Recorded information.
########################################

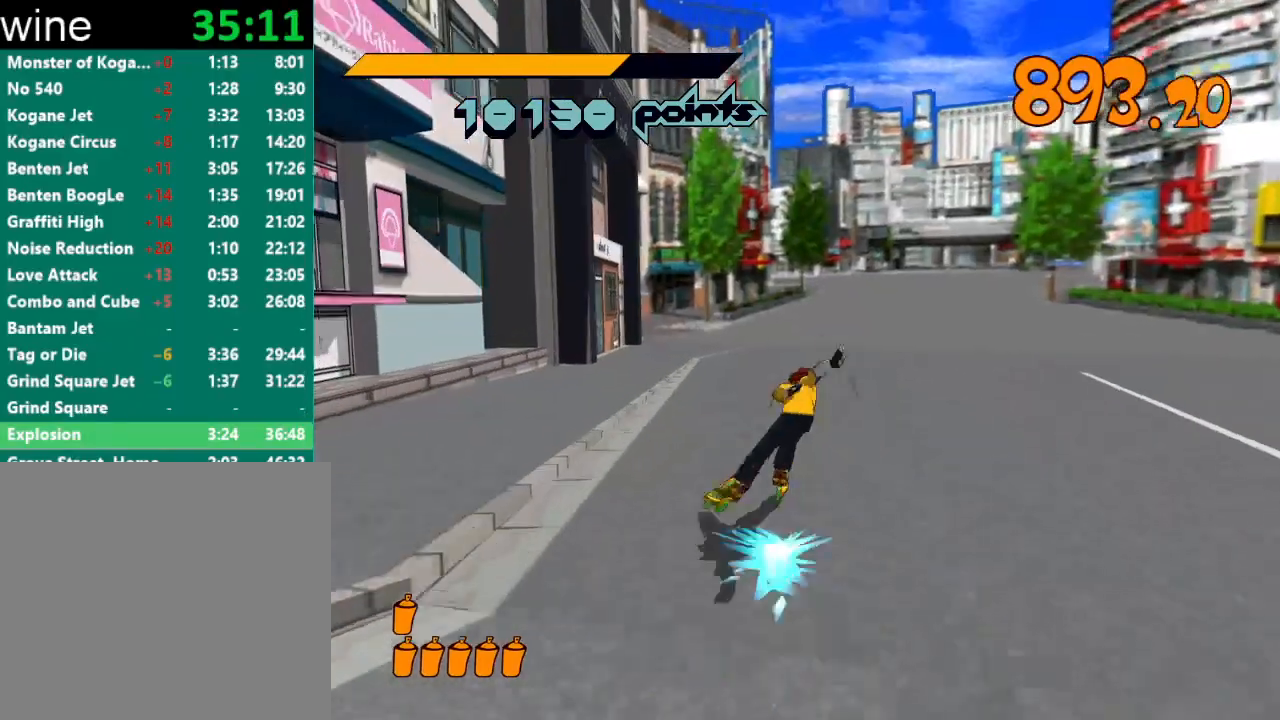
{"buttons": ["R2"], "left_stick": "up", "right_stick": "center", "events": []}
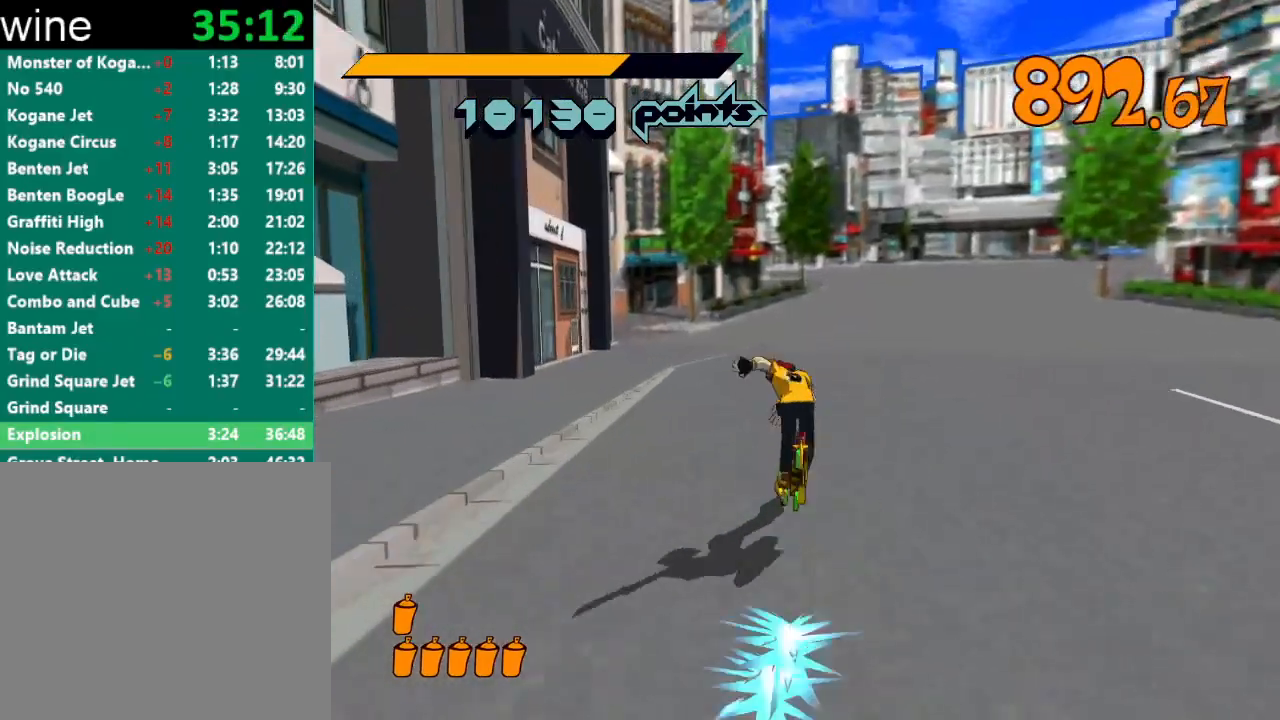
{"buttons": ["A", "R2"], "left_stick": "up-right", "right_stick": "center", "events": [[200, "A", "down"], [300, "left_stick", "up-right"]]}
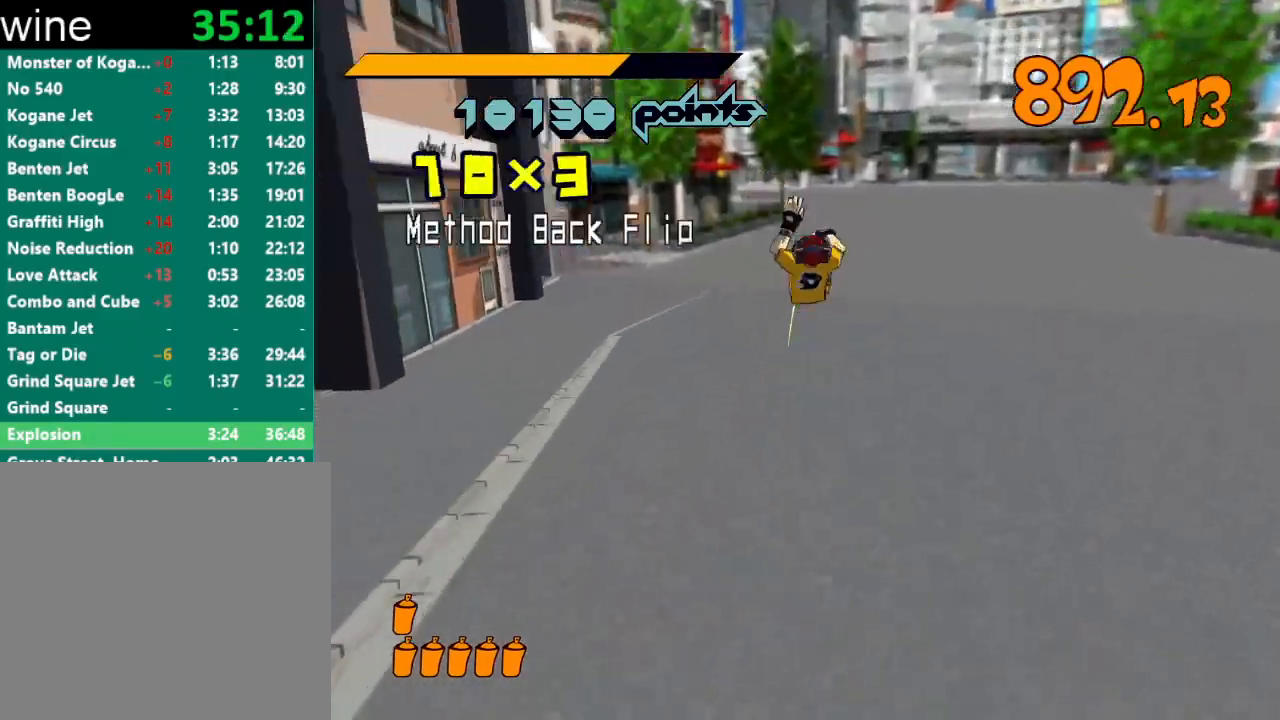
{"buttons": ["A", "R2"], "left_stick": "right", "right_stick": "center", "events": [[33, "left_stick", "right"]]}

########################################

Exercise aim. The full listing, reproduced exactly and without pictures, is the expected output.

Result of the task.
{"buttons": ["R2"], "left_stick": "up", "right_stick": "center", "events": []}
{"buttons": ["A", "R2"], "left_stick": "up-right", "right_stick": "center", "events": [[200, "A", "down"], [300, "left_stick", "up-right"]]}
{"buttons": ["A", "R2"], "left_stick": "right", "right_stick": "center", "events": [[33, "left_stick", "right"]]}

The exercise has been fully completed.